* Work task
In the patch email below, reproduce the passage from "There are some" up to and including "write_cache_pages() function.", swapping "fragile" for "brittle".

* Document section
____________

From: Theodore Ts'o <tytso@mit.edu>
To: stable@vger.kernel.org
Cc: Ext4 Developers List <linux-ext4@vger.kernel.org>,
Theodore Ts'o <tytso@mit.edu>, Dave Chinner <david@fromorbit.com>
Subject: [PATCH v2.6.34.y 21/28] ext4: Use our own write_cache_pages()
Date: Tue, 1 Jun 2010 12:13:08 -0400 [thread overview]
Message-ID: <1275408795-17487-21-git-send-email-tytso@mit.edu> (raw)
In-Reply-To: <1275408795-17487-1-git-send-email-tytso@mit.edu>
Make a copy of write_cache_pages() for the benefit of
ext4_da_writepages(). This allows us to simplify the code some, and
will allow us to further customize the code in future patches.
There are some nasty hacks in write_cache_pages(), which Linus has
(correctly) characterized as vile. I've just copied it into
write_cache_pages_da(), without trying to clean those bits up lest I
break something in the ext4's delalloc implementation, which is a bit
fragile right now. This will allow Dave Chinner to clean up
write_cache_pages() in mm/page-writeback.c, without worrying about
breaking ext4. Eventually write_cache_pages_da() will go away when I
rewrite ext4's delayed allocation and create a general
ext4_writepages() which is used for all of ext4's writeback. Until
now this is the lowest risk way to clean up the core
write_cache_pages() function.
Signed-off-by: "Theodore Ts'o" <tytso@mit.edu>
Cc: Dave Chinner <david@fromorbit.com>
---
fs/ext4/inode.c | 141 ++++++++++++++++++++++++++++++++++++++++++++++---------
1 files changed, 119 insertions(+), 22 deletions(-)

____________

* Raw data
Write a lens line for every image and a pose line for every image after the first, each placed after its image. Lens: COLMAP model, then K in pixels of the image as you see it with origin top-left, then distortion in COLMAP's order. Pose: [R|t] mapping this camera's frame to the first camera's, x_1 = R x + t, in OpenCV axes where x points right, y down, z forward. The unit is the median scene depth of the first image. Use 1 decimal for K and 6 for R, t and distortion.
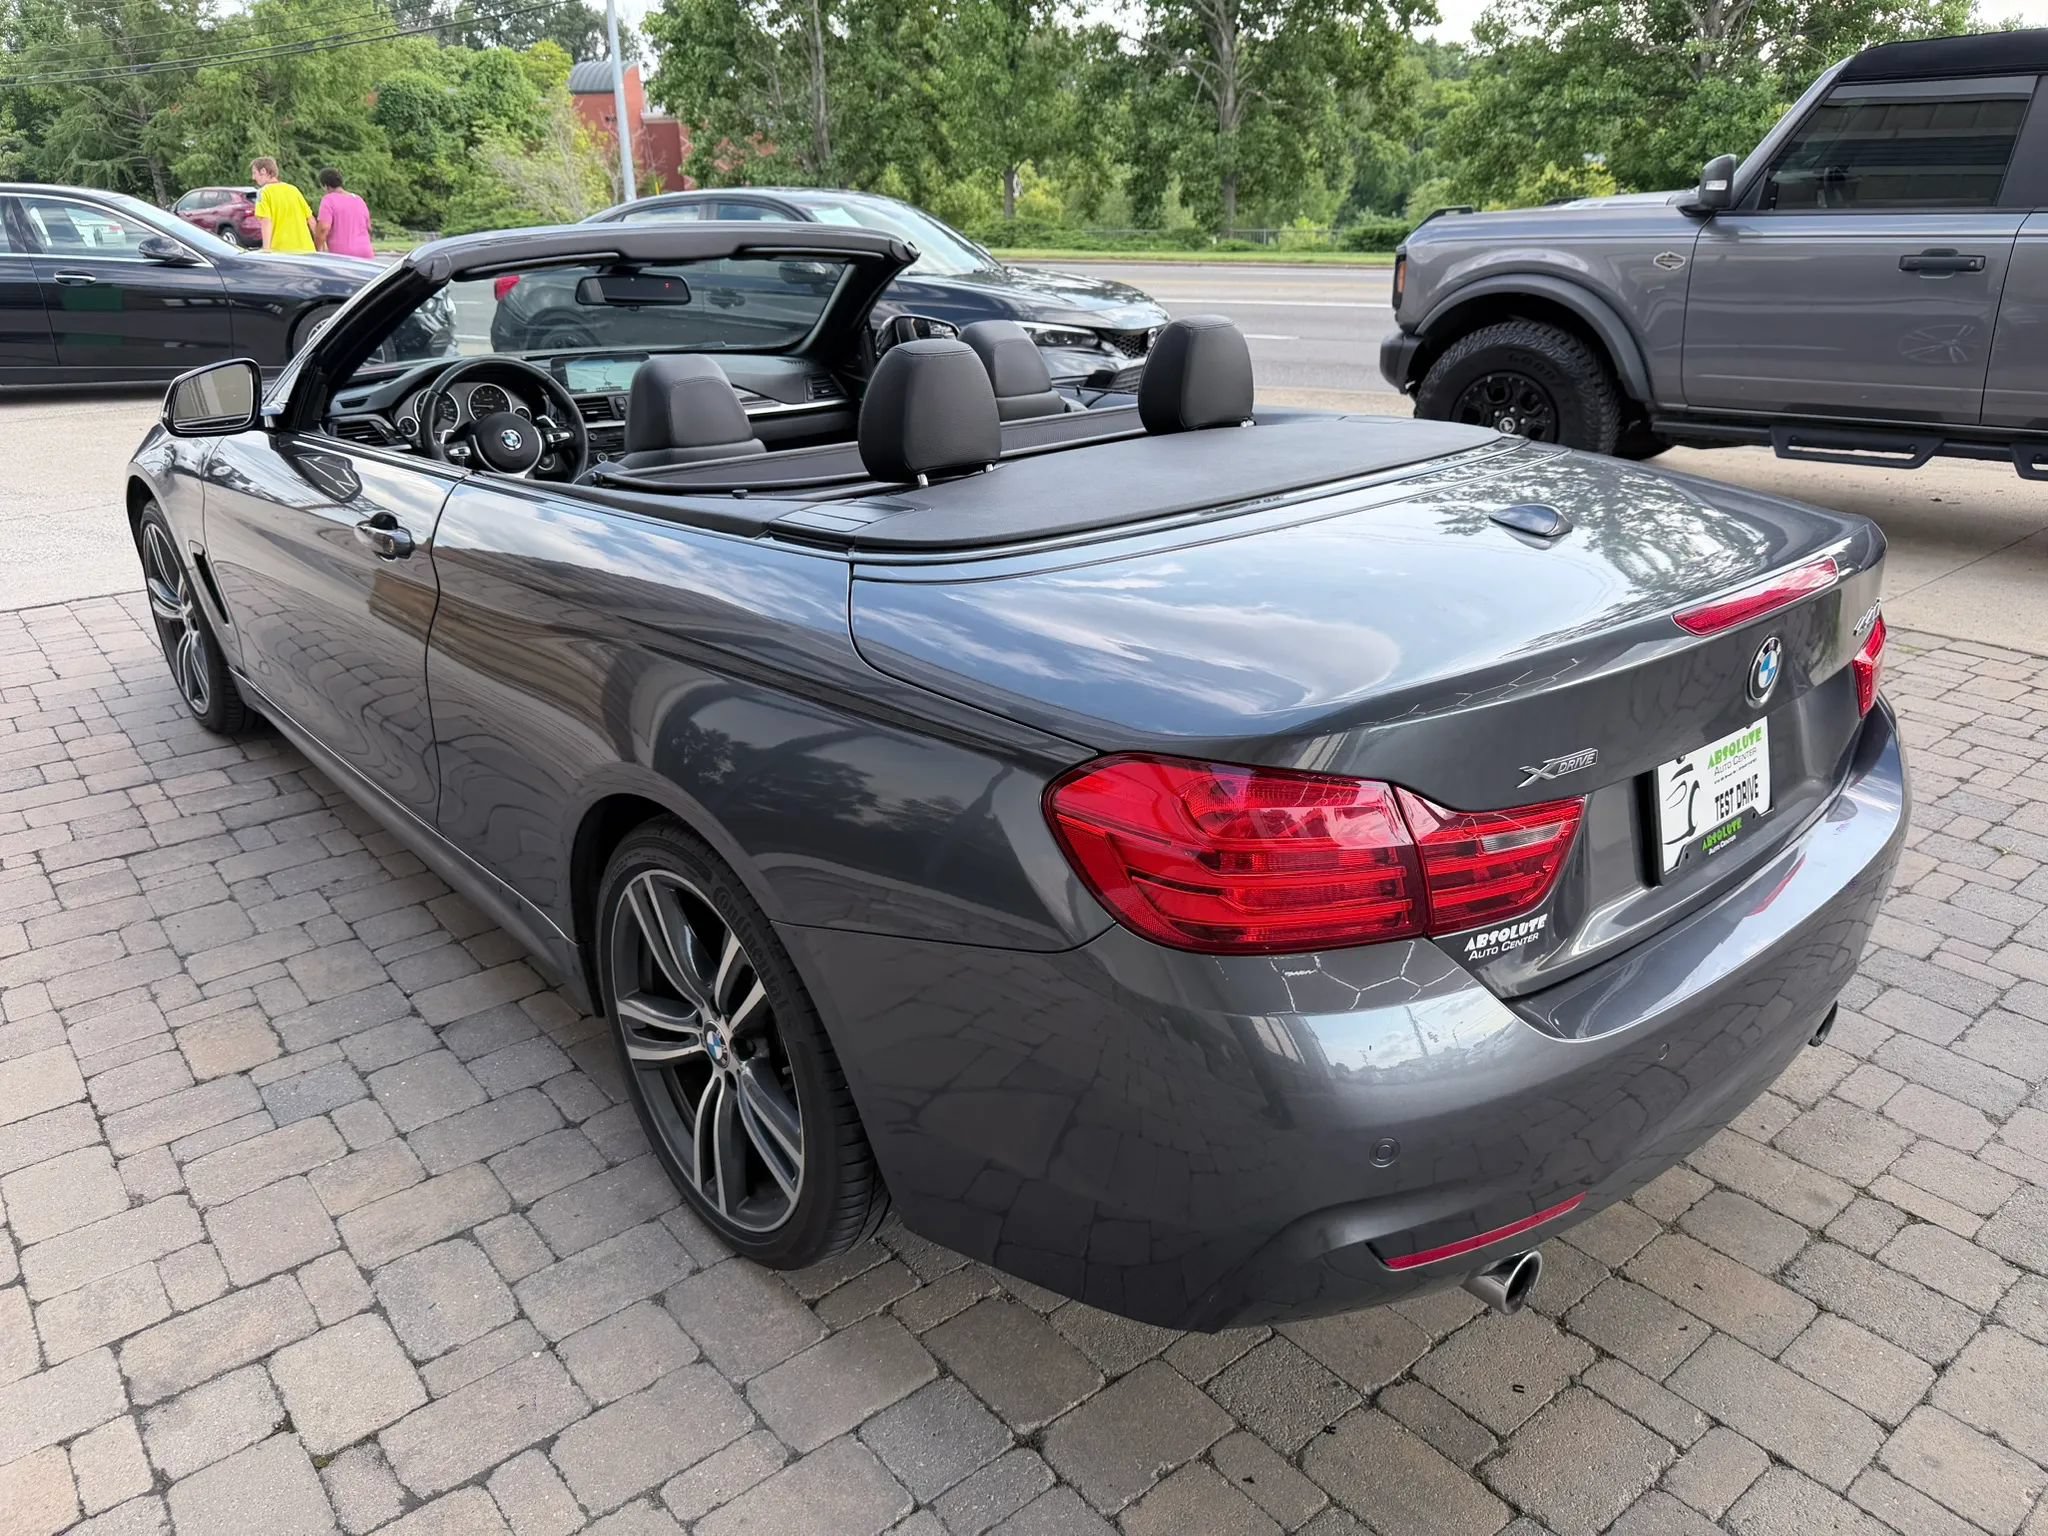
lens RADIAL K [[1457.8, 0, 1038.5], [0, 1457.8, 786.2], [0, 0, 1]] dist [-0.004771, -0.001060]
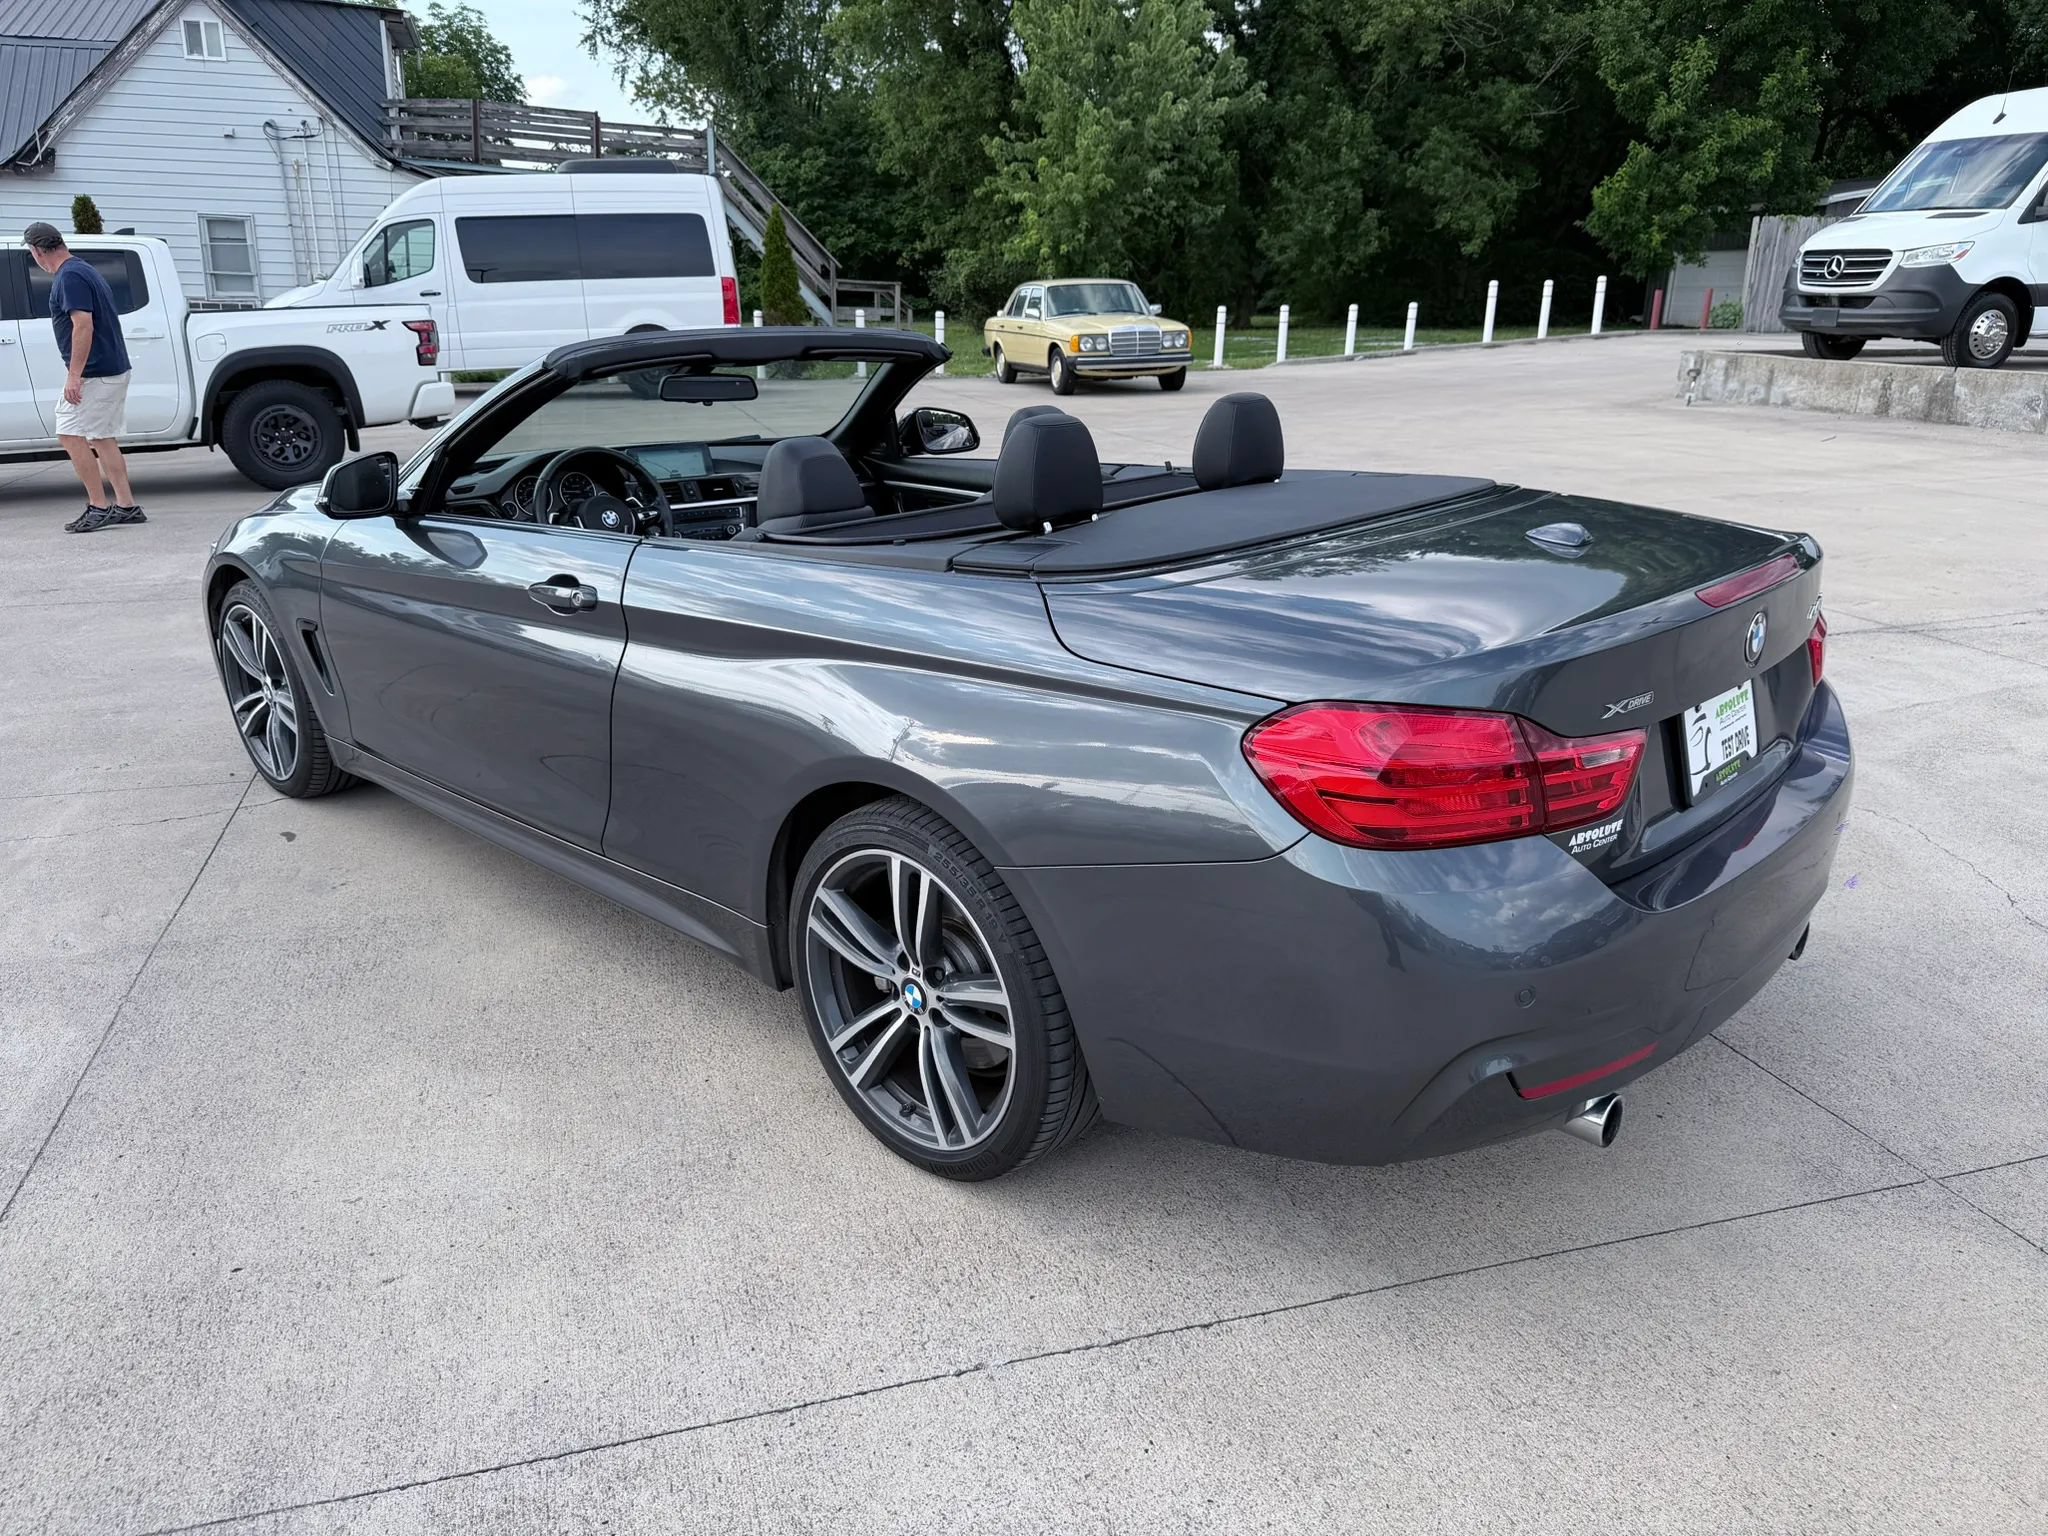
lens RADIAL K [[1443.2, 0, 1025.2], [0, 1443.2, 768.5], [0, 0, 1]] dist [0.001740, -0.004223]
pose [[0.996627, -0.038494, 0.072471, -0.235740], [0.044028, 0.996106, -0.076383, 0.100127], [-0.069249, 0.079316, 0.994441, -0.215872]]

____________

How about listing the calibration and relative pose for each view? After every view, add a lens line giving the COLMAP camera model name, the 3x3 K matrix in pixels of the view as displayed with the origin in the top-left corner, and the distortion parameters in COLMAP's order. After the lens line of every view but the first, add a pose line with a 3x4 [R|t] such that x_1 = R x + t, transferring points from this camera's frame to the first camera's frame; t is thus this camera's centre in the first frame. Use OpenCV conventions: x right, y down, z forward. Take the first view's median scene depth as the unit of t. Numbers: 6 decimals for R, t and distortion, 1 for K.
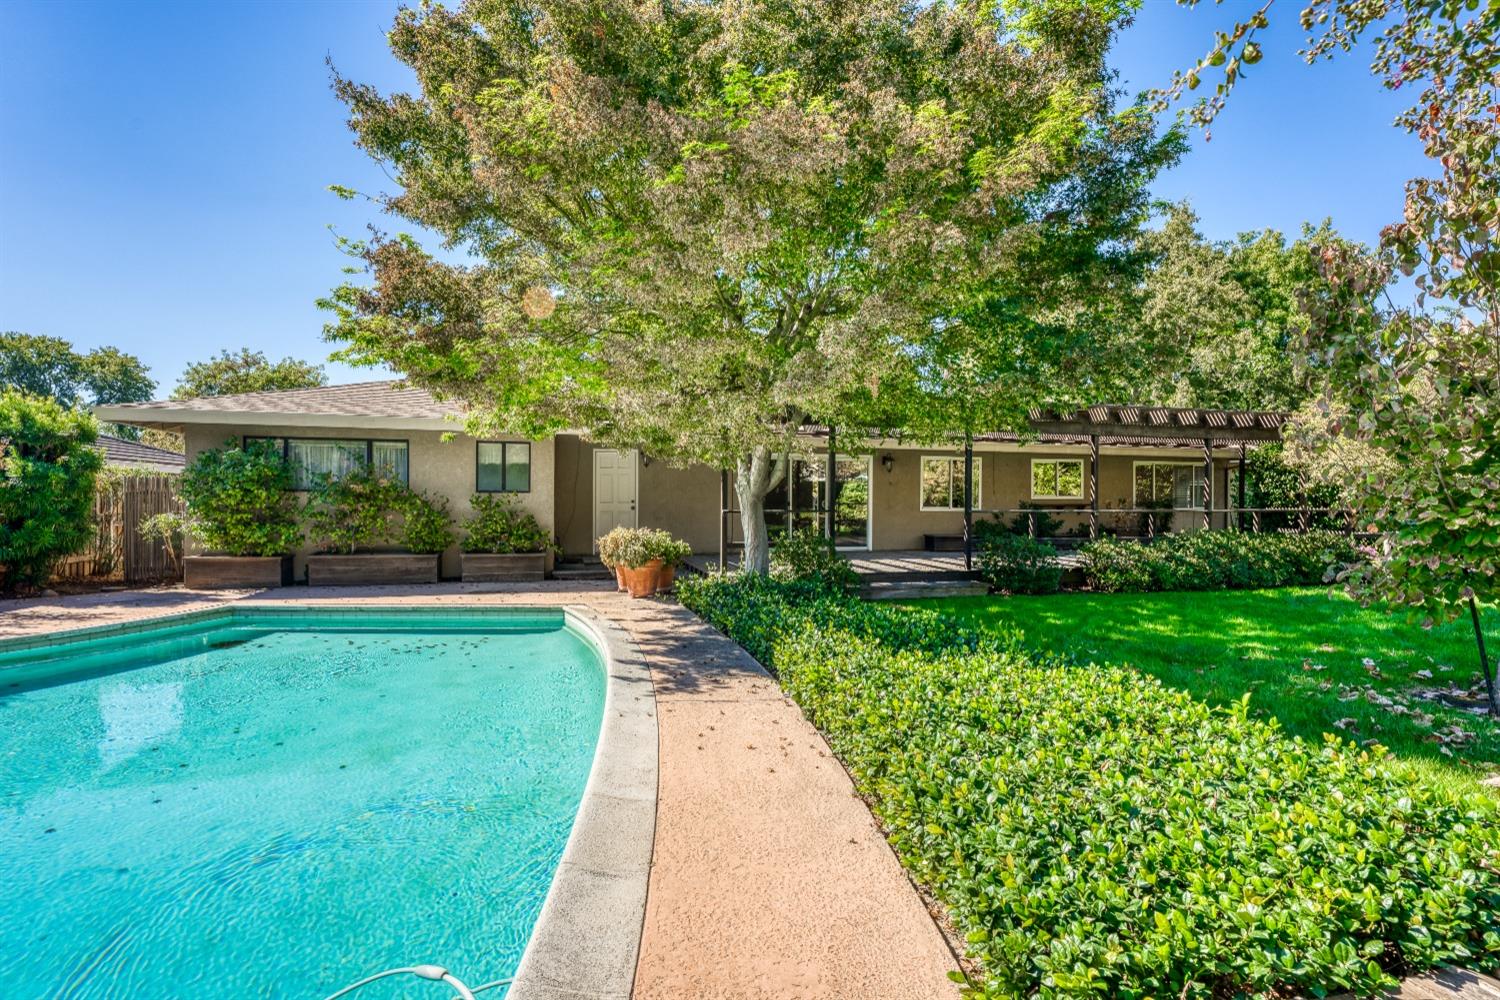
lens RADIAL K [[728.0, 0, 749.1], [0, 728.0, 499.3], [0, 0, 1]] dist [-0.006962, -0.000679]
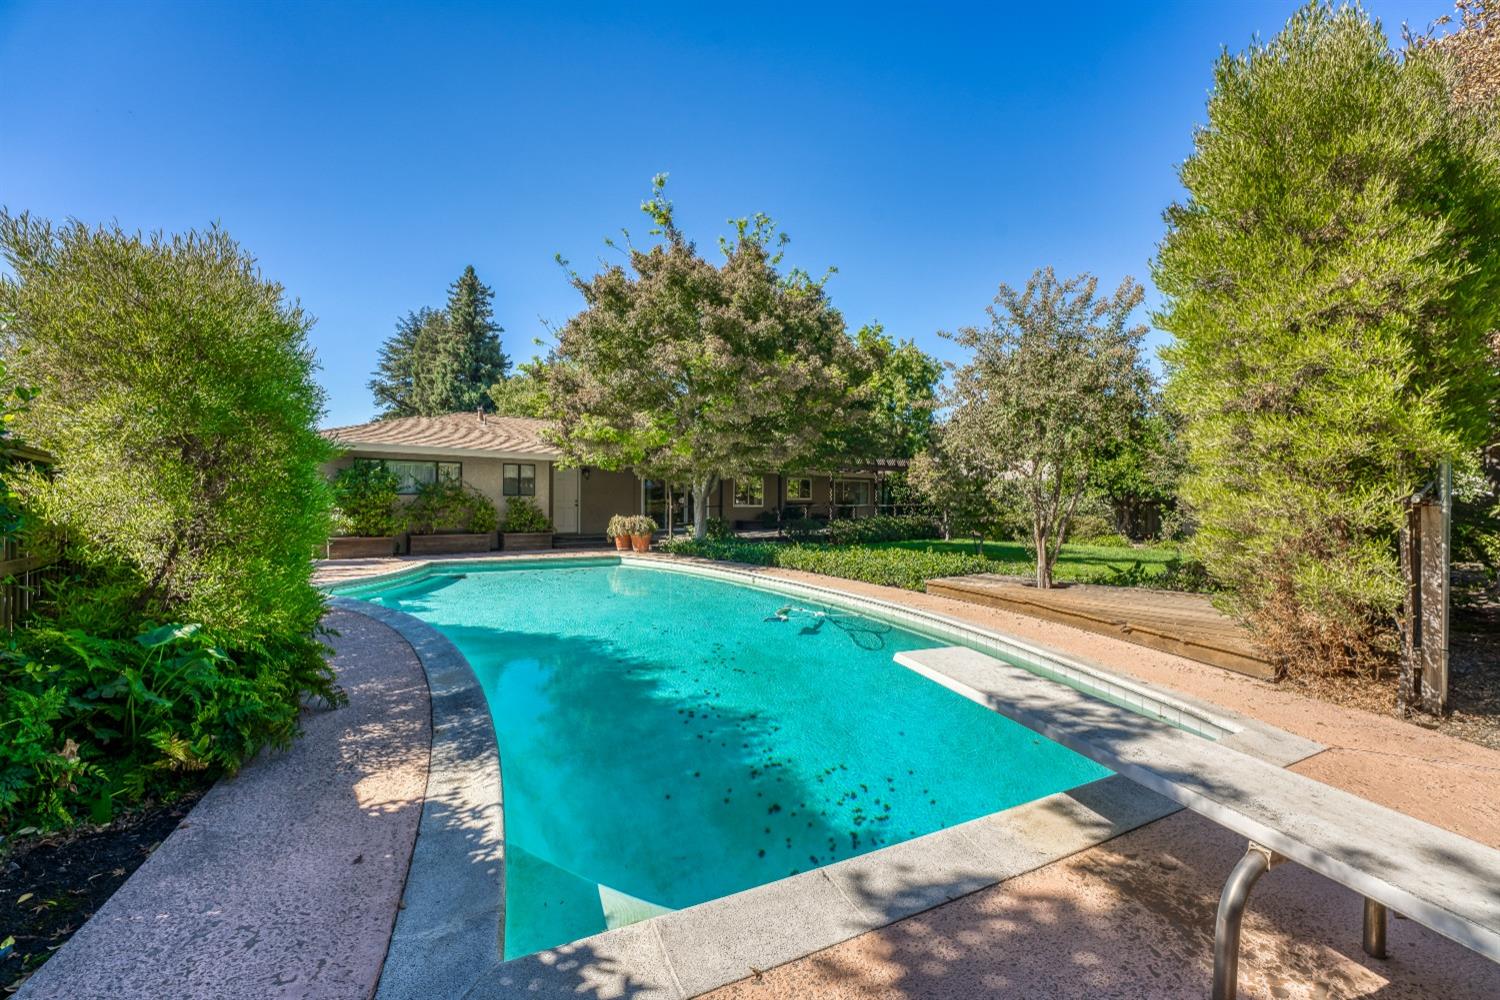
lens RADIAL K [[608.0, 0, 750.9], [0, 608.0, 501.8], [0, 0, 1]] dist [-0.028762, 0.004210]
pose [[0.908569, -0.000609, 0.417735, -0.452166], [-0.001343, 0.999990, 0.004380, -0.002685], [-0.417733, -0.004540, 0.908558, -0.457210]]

____________

* Exercise output
There are some nasty hacks in write_cache_pages(), which Linus has
(correctly) characterized as vile. I've just copied it into
write_cache_pages_da(), without trying to clean those bits up lest I
break something in the ext4's delalloc implementation, which is a bit
brittle right now. This will allow Dave Chinner to clean up
write_cache_pages() in mm/page-writeback.c, without worrying about
breaking ext4. Eventually write_cache_pages_da() will go away when I
rewrite ext4's delayed allocation and create a general
ext4_writepages() which is used for all of ext4's writeback. Until
now this is the lowest risk way to clean up the core
write_cache_pages() function.